◆ Task description: All of the data below is to be repeated exactly, except for the pictures.

•••••

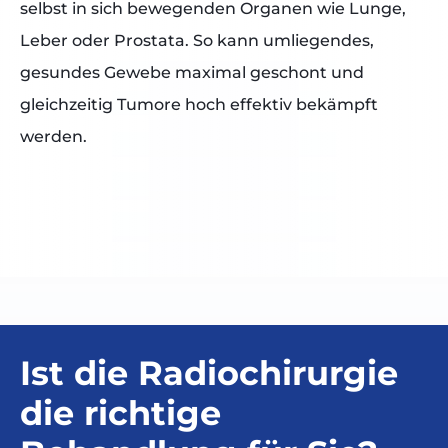
selbst in sich bewegenden Organen wie Lunge,
Leber oder Prostata. So kann umliegendes,
gesundes Gewebe maximal geschont und
gleichzeitig Tumore hoch effektiv bekämpft
werden.
Ist die Radiochirurgie
die richtige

•••••

◆ Solution below:
selbst in sich bewegenden Organen wie Lunge,
Leber oder Prostata. So kann umliegendes,
gesundes Gewebe maximal geschont und
gleichzeitig Tumore hoch effektiv bekämpft
werden.
Ist die Radiochirurgie
die richtige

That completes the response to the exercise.